The three of us arrived outside Yoko’s house at about the same time. Oswald and Booth began their paper peppering in the front of the yard while I stood to the side. I undid my belt and slipped my first bit of ammunition off. Armed and ready, I stepped into the yard pulling my arm back, ready to through and BLAM!

A porch light turned on! Shit! Yoko’s up! Or maybe Mr. Ono! Oswald and Booth booked it out of there – ignoring their secret pathways and just running the fastest way they knew. I, shielded in the side yard, stayed put.  I knew that even if Mr. Ono saw me, I’d be able to get away because I was definitely better at jumping fences than he was.

I was crouching behind a bush for what seemed like forever. My legs were getting tired and still no one had come out and the light was still on. It then dawned on me, it must have been a motion sensor light! Nobody had seen us – we could still pull this off! Unfortunately, my cohorts were already back at Oswald’s learning about the chopping AND mixing ability of the Thunderstick. I was on my own.

I set out to single-handedly conquer Yoko’s front yard. It was dark but after a short while of tossing and tearing, I was convinced that I had taken care of business. I had achieved “mischief.” If this were a movie, I would be sitting in a leather chair, petting a cat and giving my best evil laugh. But this wasn’t a movie. And I hate cats.

I returned to the lair and explained the situation to my allies who championed me the savior of the evening. A simple motion sensor had nearly foiled our plans completely. But nay! Fear not! Drew was here to save the day. Soon minstrels will write songs about his heroic tale!

The next morning, as we all begrudgingly woke up after our voluntary 3 hours of sleep. We enjoyed donuts and OJ until we heard Oswald’s father yell down the stairs  “Honey, are we out of toilet paper?!”

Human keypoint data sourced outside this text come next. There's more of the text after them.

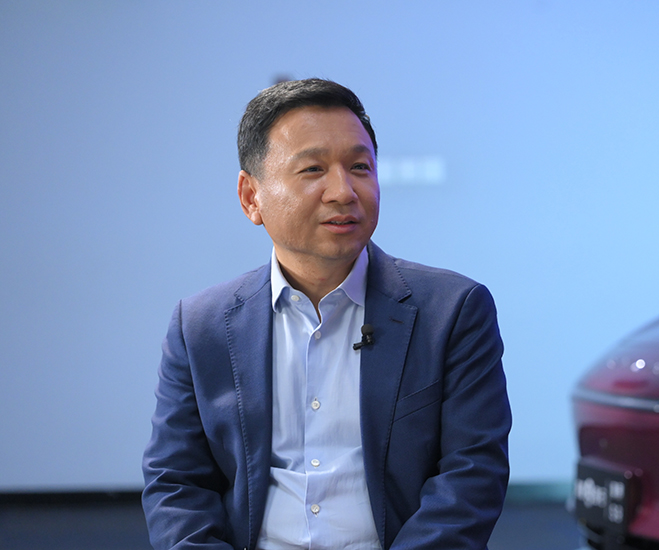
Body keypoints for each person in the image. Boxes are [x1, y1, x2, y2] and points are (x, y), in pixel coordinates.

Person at [141, 78, 512, 550]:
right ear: (251, 197)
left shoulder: (452, 311)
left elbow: (471, 475)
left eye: (359, 167)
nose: (343, 191)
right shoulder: (200, 326)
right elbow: (176, 483)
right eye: (313, 169)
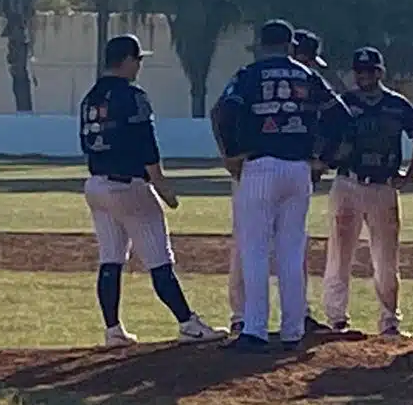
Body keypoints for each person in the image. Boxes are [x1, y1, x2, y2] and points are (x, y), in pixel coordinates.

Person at [79, 34, 226, 349]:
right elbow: (145, 142)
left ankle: (113, 329)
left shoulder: (90, 97)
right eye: (138, 60)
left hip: (96, 183)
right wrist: (161, 184)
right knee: (160, 258)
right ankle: (188, 323)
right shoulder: (132, 95)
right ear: (128, 60)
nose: (139, 66)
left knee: (111, 259)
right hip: (128, 185)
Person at [212, 19, 348, 352]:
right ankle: (293, 329)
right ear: (290, 46)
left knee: (255, 248)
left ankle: (255, 329)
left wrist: (231, 153)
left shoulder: (249, 75)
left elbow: (224, 112)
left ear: (261, 45)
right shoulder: (306, 74)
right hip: (298, 169)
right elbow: (341, 116)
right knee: (291, 249)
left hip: (261, 166)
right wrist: (324, 158)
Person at [321, 47, 413, 337]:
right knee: (339, 253)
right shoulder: (344, 103)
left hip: (382, 185)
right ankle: (337, 318)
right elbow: (324, 138)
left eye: (369, 71)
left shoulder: (397, 105)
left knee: (386, 257)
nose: (364, 76)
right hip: (348, 182)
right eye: (359, 71)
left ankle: (389, 319)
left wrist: (411, 174)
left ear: (380, 73)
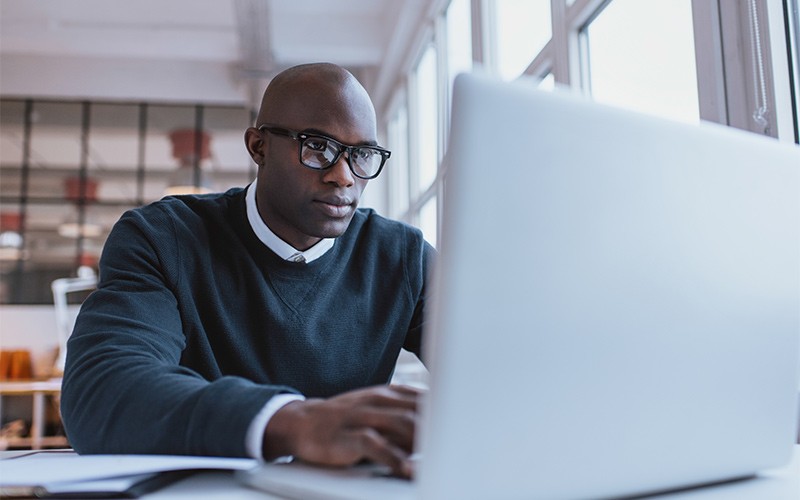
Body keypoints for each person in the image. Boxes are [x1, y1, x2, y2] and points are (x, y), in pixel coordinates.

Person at [61, 63, 434, 478]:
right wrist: (293, 423)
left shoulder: (404, 258)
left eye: (361, 154)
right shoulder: (163, 239)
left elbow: (499, 372)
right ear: (258, 147)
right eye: (318, 147)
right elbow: (100, 392)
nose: (343, 177)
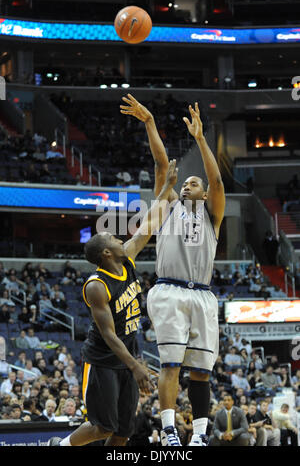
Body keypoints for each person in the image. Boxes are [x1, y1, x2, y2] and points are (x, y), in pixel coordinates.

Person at [48, 160, 178, 447]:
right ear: (106, 252)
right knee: (103, 427)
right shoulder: (96, 285)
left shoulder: (127, 259)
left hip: (128, 353)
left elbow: (150, 223)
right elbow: (108, 335)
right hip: (103, 360)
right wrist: (135, 366)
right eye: (113, 238)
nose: (121, 238)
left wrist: (167, 187)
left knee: (123, 430)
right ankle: (57, 446)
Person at [120, 94, 225, 447]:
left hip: (203, 296)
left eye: (193, 183)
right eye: (185, 183)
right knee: (170, 365)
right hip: (170, 290)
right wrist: (150, 122)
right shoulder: (167, 208)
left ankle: (198, 435)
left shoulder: (213, 215)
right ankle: (168, 431)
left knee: (201, 372)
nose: (186, 185)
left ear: (204, 193)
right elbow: (162, 165)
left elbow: (218, 181)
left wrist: (200, 139)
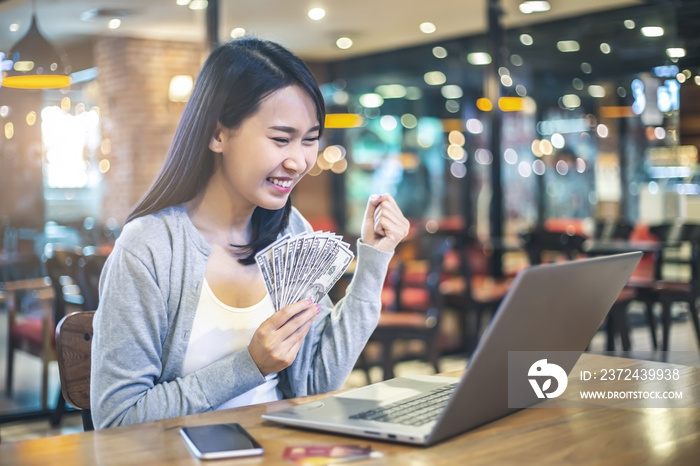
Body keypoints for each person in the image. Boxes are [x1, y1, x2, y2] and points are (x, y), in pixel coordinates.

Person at [90, 37, 409, 429]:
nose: (299, 161)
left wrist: (374, 260)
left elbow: (317, 381)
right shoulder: (150, 248)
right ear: (218, 134)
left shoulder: (292, 234)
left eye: (310, 140)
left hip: (279, 448)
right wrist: (249, 365)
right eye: (280, 139)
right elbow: (118, 420)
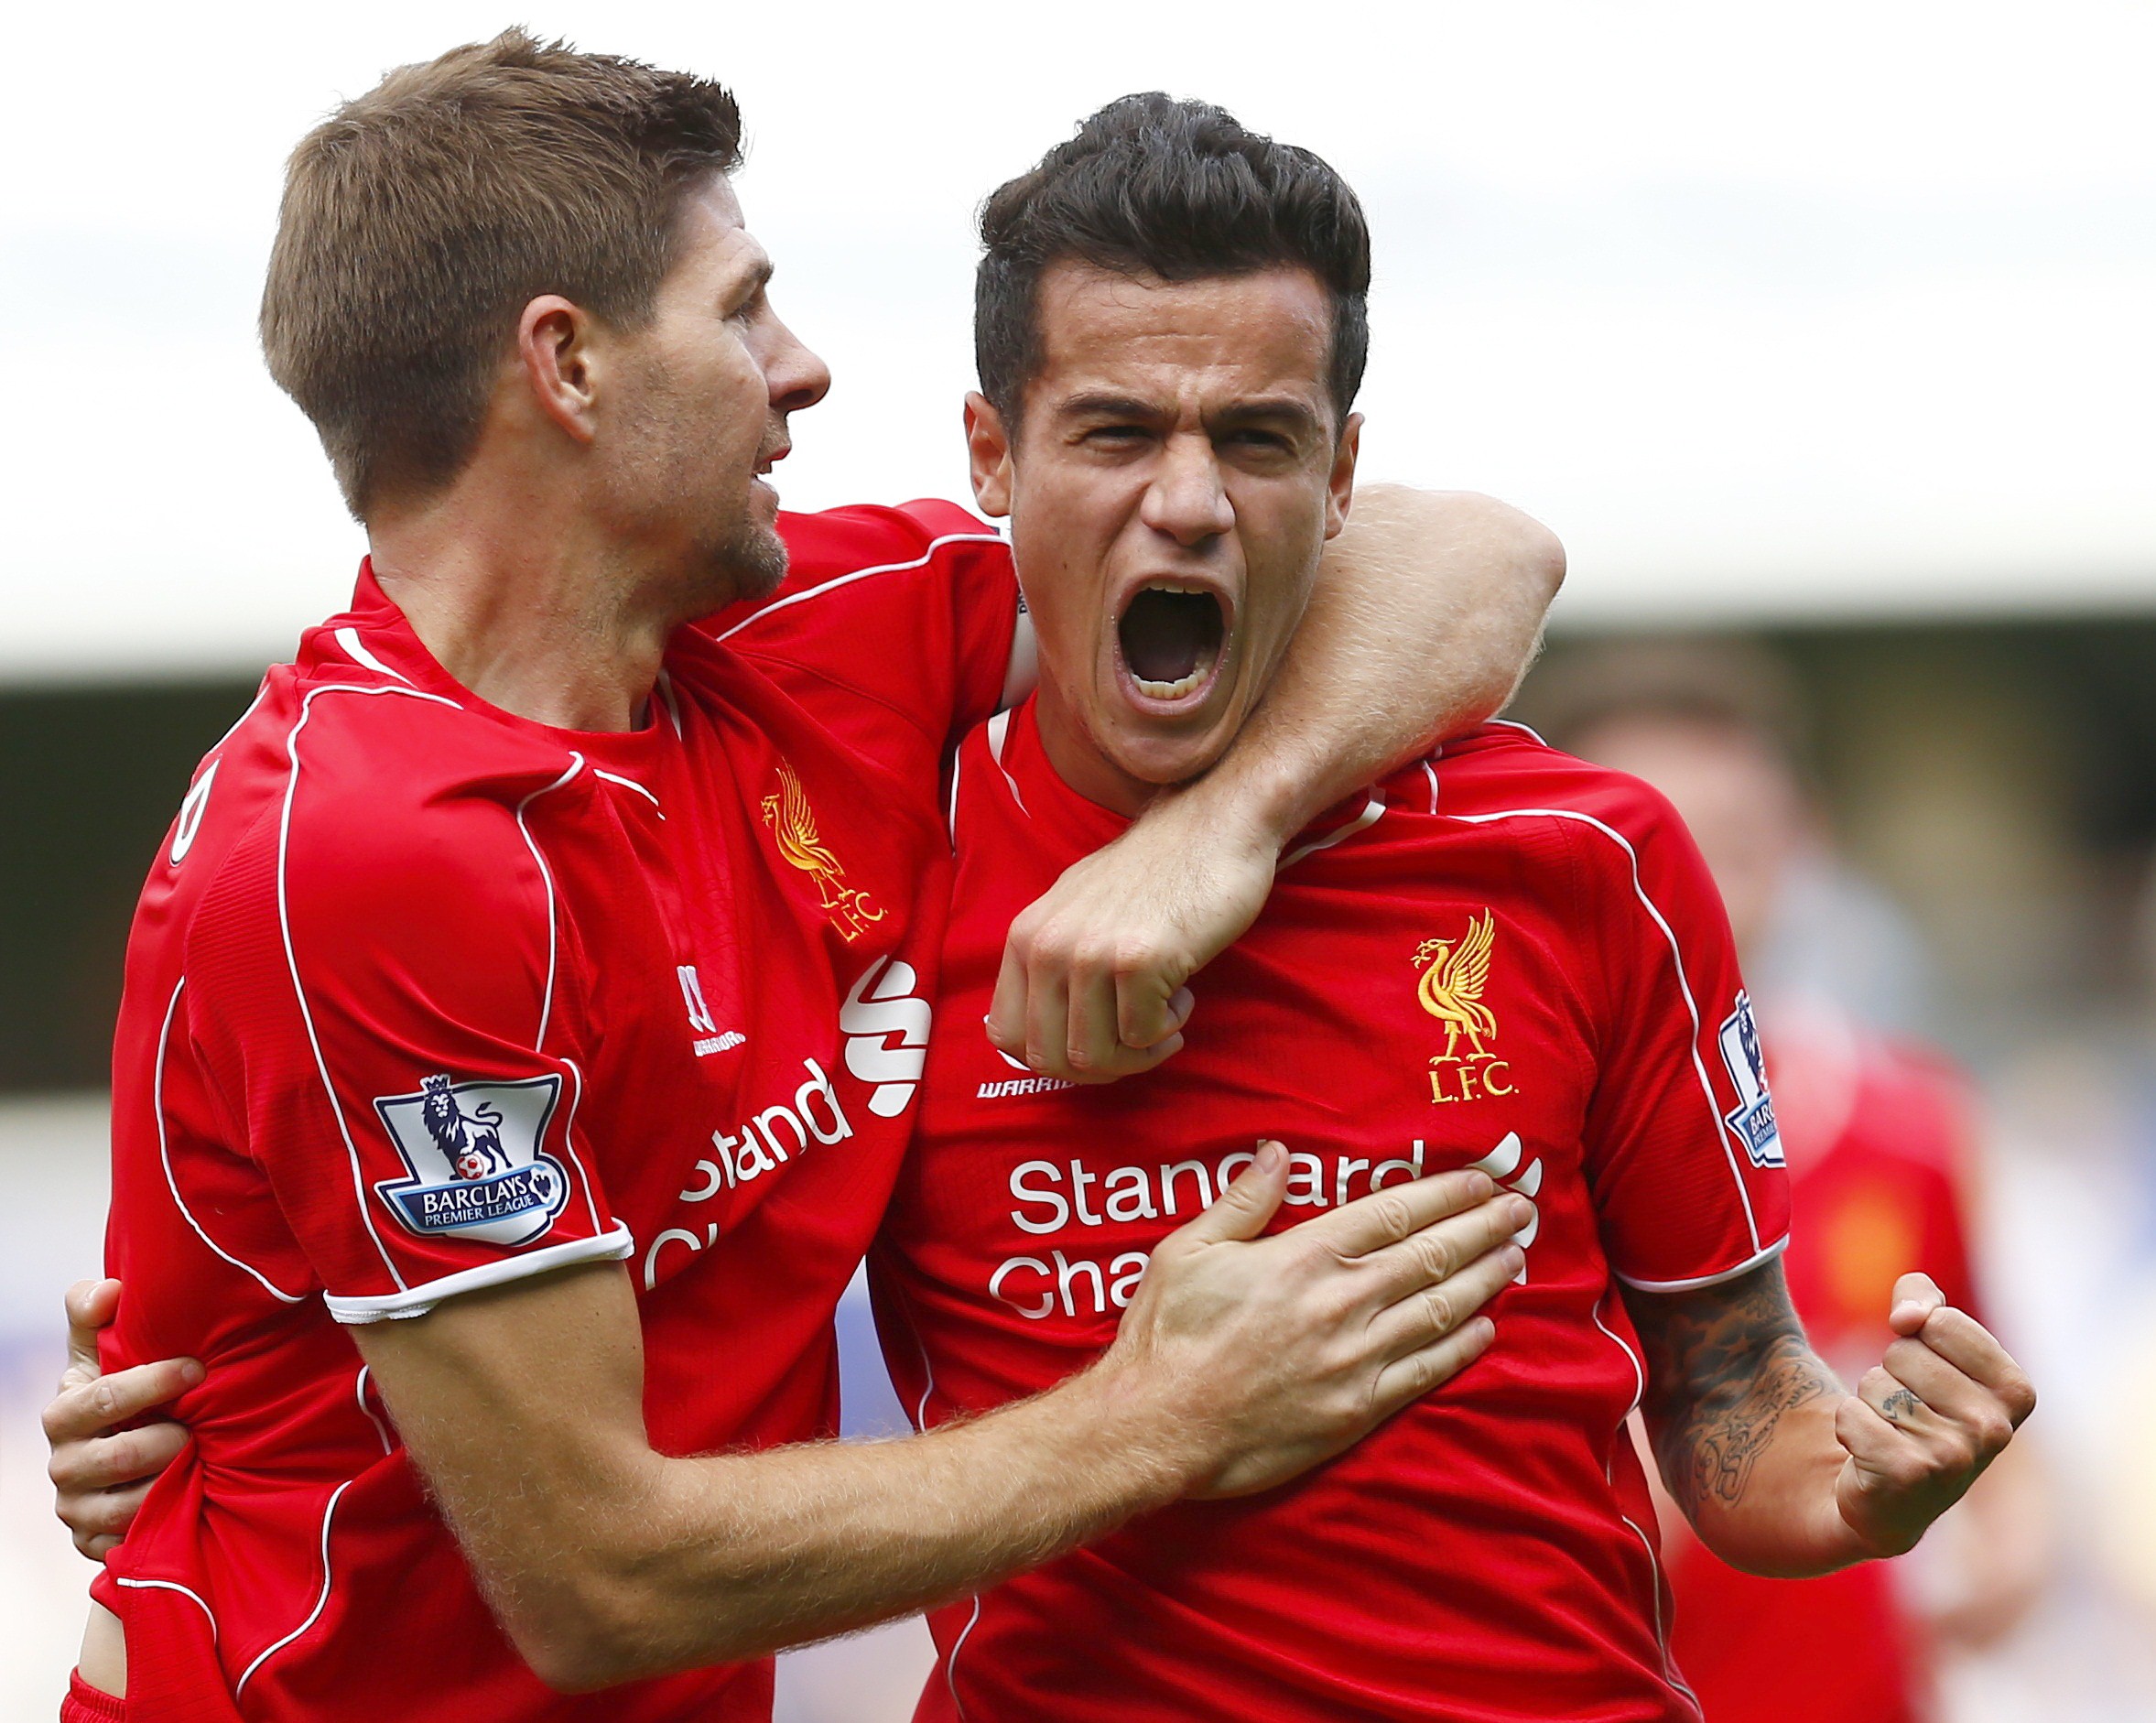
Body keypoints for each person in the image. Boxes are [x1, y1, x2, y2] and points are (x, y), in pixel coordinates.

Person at [37, 36, 1561, 1723]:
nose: (806, 369)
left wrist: (1227, 824)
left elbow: (1473, 550)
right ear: (569, 365)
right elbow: (598, 1573)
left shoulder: (806, 635)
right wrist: (1168, 1412)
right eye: (742, 308)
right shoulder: (375, 845)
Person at [850, 98, 2036, 1720]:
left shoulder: (1582, 850)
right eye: (1118, 431)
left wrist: (1862, 1485)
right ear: (992, 452)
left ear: (1342, 473)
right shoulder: (872, 871)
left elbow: (1736, 1391)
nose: (1189, 501)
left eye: (1257, 438)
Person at [1545, 642, 2053, 1723]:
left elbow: (2004, 1437)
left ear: (1804, 845)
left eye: (1731, 843)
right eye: (1645, 845)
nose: (1695, 888)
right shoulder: (1491, 1156)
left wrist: (2004, 1547)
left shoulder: (1911, 1123)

Crap. We all looked at each other. Mouths wide – exposing half eaten bear claws.  Loose end #1.

The doorbell rang shortly thereafter and it was my father, there to pick me up.
“Perfect timing Dad,” I thought “Lets get outta here before the bathroom supply conversation starts.”  So we got in the car and pulled out of the driveway… and then it hit me.

We’re gonna have to drive past Yoko’s house. Shit. Loose end #2. My father would have to be delirious not to put together the blaring coincidence of a sleep over only four houses down from a front yard that was freshly mummified with bath tissue.

I attempted to start up conversation to keep my Dad’s attention focused on me but I couldn’t think of anything to talk about. I was a deer in headlights. I was spouting off phrases and questions that sounded like they were pulled from a bad Seinfeld stand up routine.  “How bout those sports teams?”   “What’s the deal with airline food?”   “So music’s cool, right?”

A pathetic attempt though it was, we passed Yoko’s house seamlessly. No double-takes. No questions. No nothing. I thought for a brief second that maybe my distraction had worked but when I turned around in my seat, I got a good look at my masterpiece. A few pieces of white paper scattered the ground and one lonely strip draped across a bush. That was it. It looked like a downtown street after the lamest parade ever.

I was the world’s most pathetic TP-er. The wind does a better job trashing your hard than I do. I’m so pathetic that my father didn’t even notice I’d done it. One of the top three junior-high crimes in all of suburban Ohio (behind chalk graffiti and de-pants-ing) and it was like nothing happened.

I may not be a criminal mastermind but I have the covert efficiency that any crime lord would kill to have. Mr. Capone – follow my lead and nobody will ever know that you cheated on your taxes.